Впрочем, как бы сильно ни повлияло на искусство открытие классических форм, объяснить феномен флорентийского Возрождения одной только внезапной доступностью информации нельзя. Будь всё так, аналогичный расцвет новых художественных форм произошёл бы и в других городах, имевших возможность ознакомиться с античными образцами. Да, в некоторой степени так оно и было, но всё же ни один город не мог сравниться с Флоренцией по глубине и силе художественной мысли. Но почему?

Дело в том, что поле искусств стало особенно благожелательно смотреть на создание новых работ примерно в то же время, на которое пришлось открытие античных доменов искусства. Кроме того, Флоренция входила в число самых богатых городов Европы - вначале она богатела на торговле, потом - на производстве шерстяных и прочих тканей, и наконец - за счёт финансовых познаний местных состоятельных купцов. К концу четырнадцатого века в городе имелось не меньше дюжины крупных банкиров - Медичи, кстати, относились к числу мелких, - и банкиры эти каждый год получали солидные проценты от королей других держав и прочих властителей, бравших у них деньги в заём.

Банкиры успешно набивали карман, но в городе настроения царили смутные. Неимущие подвергались безжалостной эксплуатации, а политическая напряженность, подогреваемая экономическим неравенством, в любой момент могла перейти в открытый конфликт. Противостояние Папы и императора разделило на два лагеря целый континент, а во Флоренции выразилось в виде появления двух враждебных партий - гвельфов и гибеллинов. И словно этого было недостаточно, Флоренция находилась между Сиеной, Пизой и Ареццо, которые завидовали её богатству и славе и всегда готовы были урвать кусочек флорентийской торговли или территории.
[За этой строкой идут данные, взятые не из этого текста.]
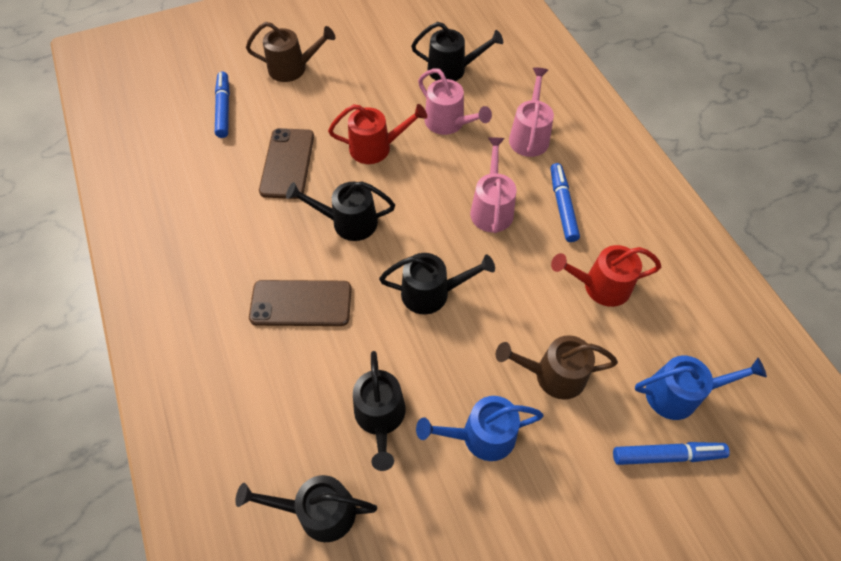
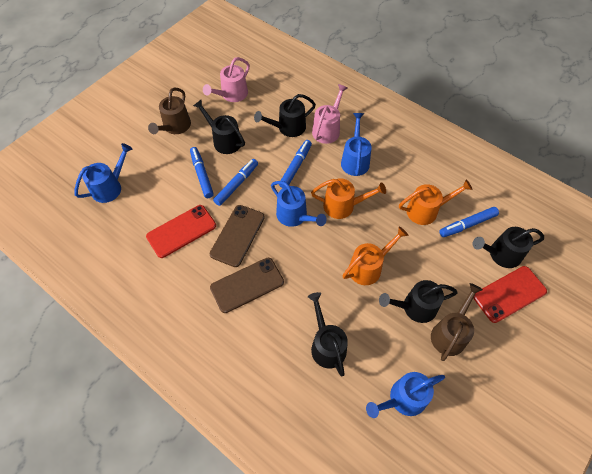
blue marker: [215,71,230,138] [550,163,580,242] [613,442,730,465] = 3 -> [190,147,214,198] [213,159,258,206] [279,140,312,188] [439,207,499,237] = 4
blue watering can: [416,396,544,461] [635,356,767,420] = 2 -> [75,143,132,203] [271,181,327,227] [341,113,372,176] [366,372,445,418] = 4
orange watering can: none = 0 -> [311,178,386,219] [342,227,408,285] [399,179,473,225] = 3
pink watering can: [418,68,492,135] [470,138,516,233] [509,68,554,157] = 3 -> [203,57,250,102] [312,84,348,144] = 2
red phone: none = 0 -> [146,205,216,258] [473,266,547,323] = 2
red watering can: [328,104,427,164] [551,245,661,307] = 2 -> none = 0

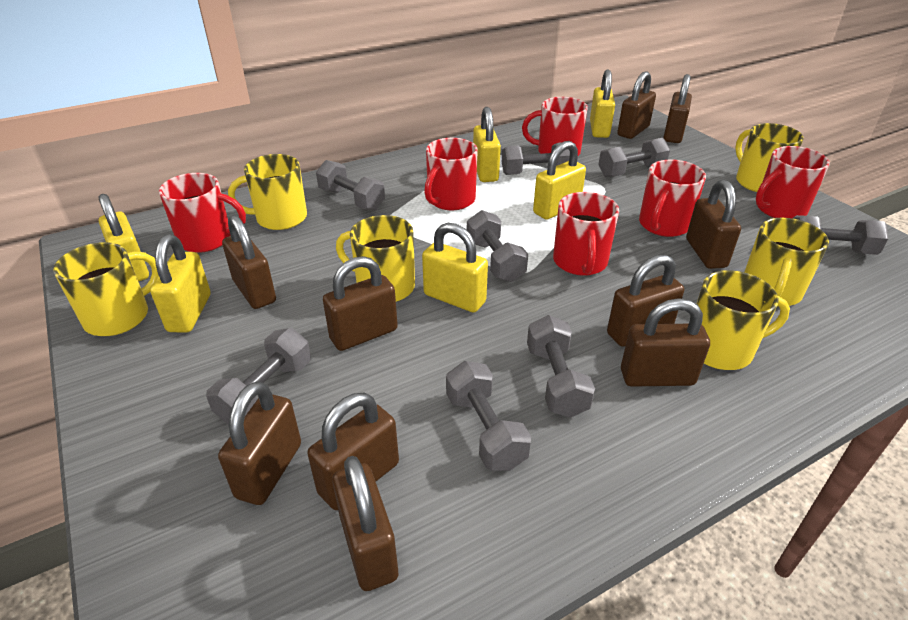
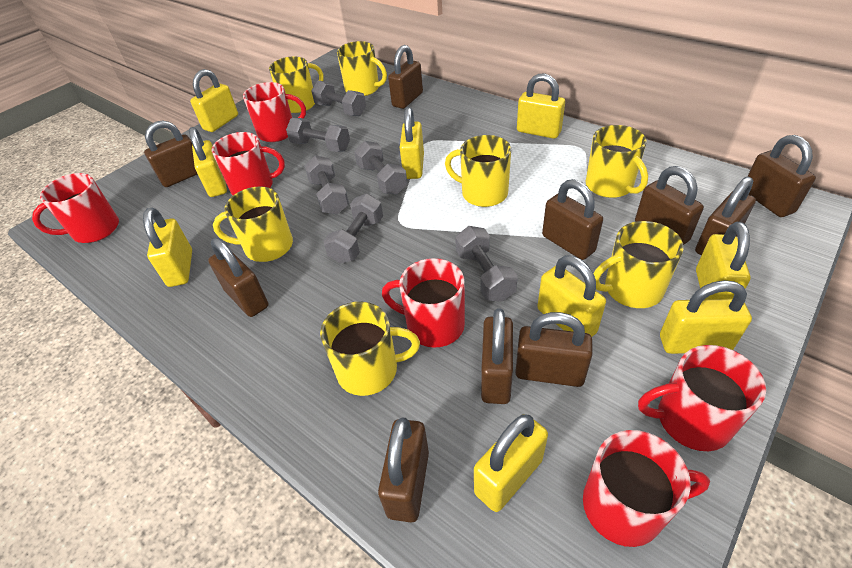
grey dumbbell: [206,328,311,425] [316,160,385,211] [446,361,531,471] [467,210,528,282] [502,142,570,175] [527,315,595,418] [598,138,670,177] [793,215,889,255] = 8 -> [286,118,350,152] [304,155,349,214] [311,81,366,116] [324,194,383,264] [354,141,407,195] [455,226,518,302] = 6
yellow mug: [53,242,159,336] [228,154,307,230] [336,215,415,302] [697,270,790,370] [735,123,804,192] [744,218,829,306] = 6 -> [213,186,293,262] [269,56,324,113] [320,302,420,396] [337,41,387,96] [445,135,511,207] [586,125,648,198] [593,221,684,308] = 7
yellow padlock: [99,194,149,281] [150,234,211,333] [422,223,488,312] [473,107,501,182] [533,141,586,220] [590,70,615,138] = 6 -> [143,207,192,287] [189,127,227,197] [190,69,238,132] [400,107,424,179] [474,414,548,512] [517,73,565,139] [537,255,606,337] [660,280,752,354] [696,222,751,299] = 9

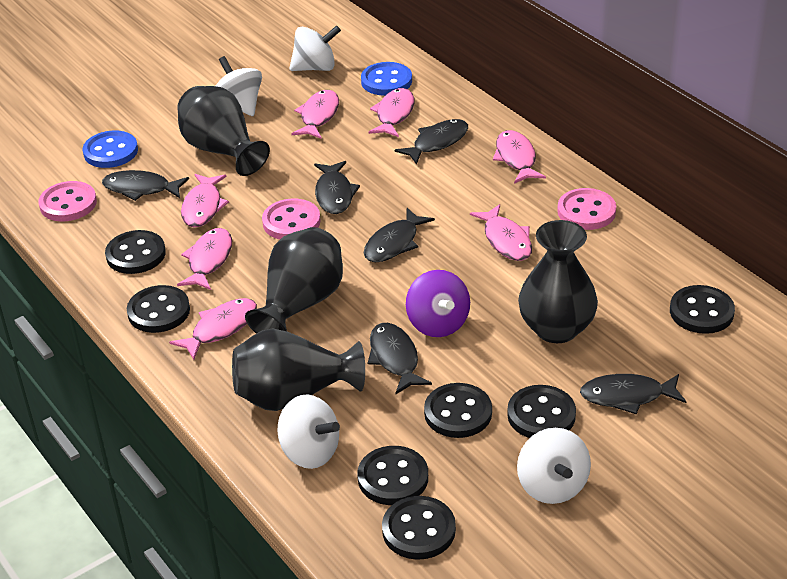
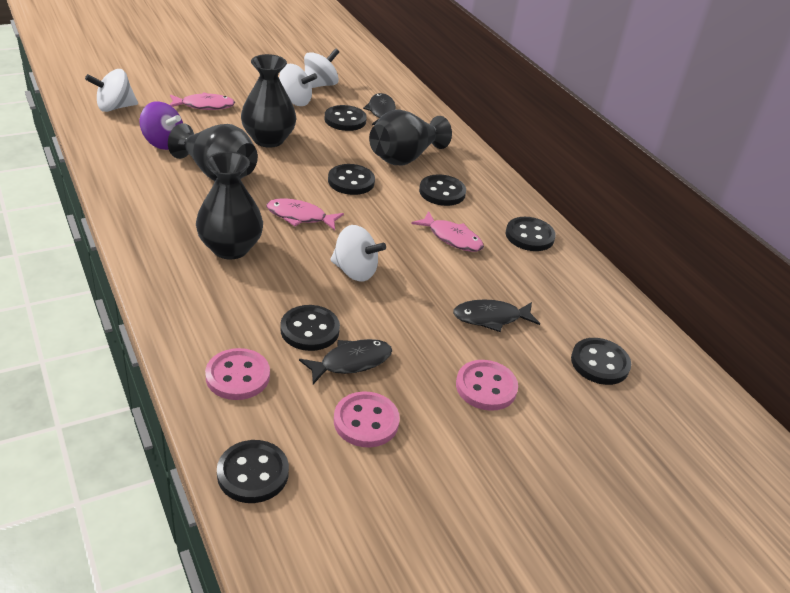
black fish: [102,170,189,201] [314,161,360,214] [364,208,435,262] [368,323,432,394] [395,119,468,165] [580,374,687,415] = 6 -> [299,339,392,384] [363,93,396,125] [453,299,540,332] = 3
blue button: [83,130,138,168] [361,62,412,96] = 2 -> none = 0
pink fish: [169,298,257,360] [177,228,232,290] [181,174,229,228] [292,90,339,139] [368,88,415,137] [470,204,532,261] [493,130,546,184] = 7 -> [169,92,235,110] [266,198,344,230] [411,211,484,252] = 3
И вот в такой атмосфере богатства и напряжённости городские власти решили потратить деньги на то, чтобы сделать Флоренцию прекраснейшим городом во всем христианском мире - или, по их словам, «новыми Афинами». Строя величественные храмы, могучие мосты и прекрасные дворцы, заказывая мастерам великолепные фрески и несравненной красоты статуи, они, верно, полагали, что укрывают защитной магией свои дома и конторы. В чём-то они оказались правы: когда пятьсот лет спустя Гитлер приказал отступавшим немецким войскам взорвать мосты через Арно и сровнять с землей всю округу, командир боевой части отказался выполнять приказ, заявив, что не может погубить такую красоту, - и город был спасён.

Важно понимать, что, решив сделать город чарующе прекрасным местом, флорентийские банкиры, церковники и главы гильдий не просто отсыпали скульпторам и архитекторам денег, а потом сели ждать, что из этого получится. Нет, они активно занялись поощрением, оценкой и отбором работ, которые хотели видеть завершёнными. Объяснялось это тем, что видные горожане, так же как и простонародье, серьёзно относились к результатам работы и тем самым заставляли художников и прочих мастеров превосходить самих себя. Если бы не дотошность и не постоянные требования, исходившие от членов Опера, воздвигнутый над собором купол вряд ли был бы так же прекрасен, как сегодня…»

Михай Чиксентмихайи,  Креативность. Поток. Психология открытий и изобретений, М., «Карьера Пресс», 2013 г., с. 40-42.